§ **WORK ORDER**:
Copies of all lines that contain "used" are needed; take them from the data below.

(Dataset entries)
----------------------------------------
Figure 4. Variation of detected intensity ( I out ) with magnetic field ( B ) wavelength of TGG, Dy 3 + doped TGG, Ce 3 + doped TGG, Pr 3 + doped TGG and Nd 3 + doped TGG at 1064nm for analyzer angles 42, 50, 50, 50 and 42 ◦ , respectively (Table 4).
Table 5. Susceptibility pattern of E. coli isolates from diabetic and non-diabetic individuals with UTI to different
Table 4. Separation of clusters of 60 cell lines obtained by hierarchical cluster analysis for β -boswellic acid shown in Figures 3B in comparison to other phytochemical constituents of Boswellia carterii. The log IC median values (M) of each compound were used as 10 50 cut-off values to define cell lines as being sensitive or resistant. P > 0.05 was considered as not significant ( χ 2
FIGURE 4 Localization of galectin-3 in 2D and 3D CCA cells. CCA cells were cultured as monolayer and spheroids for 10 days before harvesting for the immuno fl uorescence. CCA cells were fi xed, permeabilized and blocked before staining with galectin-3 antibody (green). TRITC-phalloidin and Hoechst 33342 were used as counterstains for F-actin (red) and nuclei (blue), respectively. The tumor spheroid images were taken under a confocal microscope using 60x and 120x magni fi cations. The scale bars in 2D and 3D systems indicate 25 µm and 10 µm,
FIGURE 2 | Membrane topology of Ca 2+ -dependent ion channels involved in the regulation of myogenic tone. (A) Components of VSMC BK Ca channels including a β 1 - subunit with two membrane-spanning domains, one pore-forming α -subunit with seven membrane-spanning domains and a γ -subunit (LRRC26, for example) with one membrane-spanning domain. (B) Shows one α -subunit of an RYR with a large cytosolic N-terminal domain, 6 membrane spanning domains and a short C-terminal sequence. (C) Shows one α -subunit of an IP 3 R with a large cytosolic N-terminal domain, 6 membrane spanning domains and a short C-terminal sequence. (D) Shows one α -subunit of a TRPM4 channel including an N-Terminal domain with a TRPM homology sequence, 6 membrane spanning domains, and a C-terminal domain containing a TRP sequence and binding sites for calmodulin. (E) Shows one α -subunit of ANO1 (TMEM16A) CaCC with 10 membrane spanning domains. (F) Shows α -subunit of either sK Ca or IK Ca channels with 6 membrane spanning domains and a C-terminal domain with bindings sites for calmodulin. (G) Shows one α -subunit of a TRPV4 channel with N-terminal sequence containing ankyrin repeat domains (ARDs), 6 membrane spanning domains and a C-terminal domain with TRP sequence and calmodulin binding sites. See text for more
----------------------------------------
§ **SOLUTION**:
Table 4. Separation of clusters of 60 cell lines obtained by hierarchical cluster analysis for β -boswellic acid shown in Figures 3B in comparison to other phytochemical constituents of Boswellia carterii. The log IC median values (M) of each compound were used as 10 50 cut-off values to define cell lines as being sensitive or resistant. P > 0.05 was considered as not significant ( χ 2
FIGURE 4 Localization of galectin-3 in 2D and 3D CCA cells. CCA cells were cultured as monolayer and spheroids for 10 days before harvesting for the immuno fl uorescence. CCA cells were fi xed, permeabilized and blocked before staining with galectin-3 antibody (green). TRITC-phalloidin and Hoechst 33342 were used as counterstains for F-actin (red) and nuclei (blue), respectively. The tumor spheroid images were taken under a confocal microscope using 60x and 120x magni fi cations. The scale bars in 2D and 3D systems indicate 25 µm and 10 µm,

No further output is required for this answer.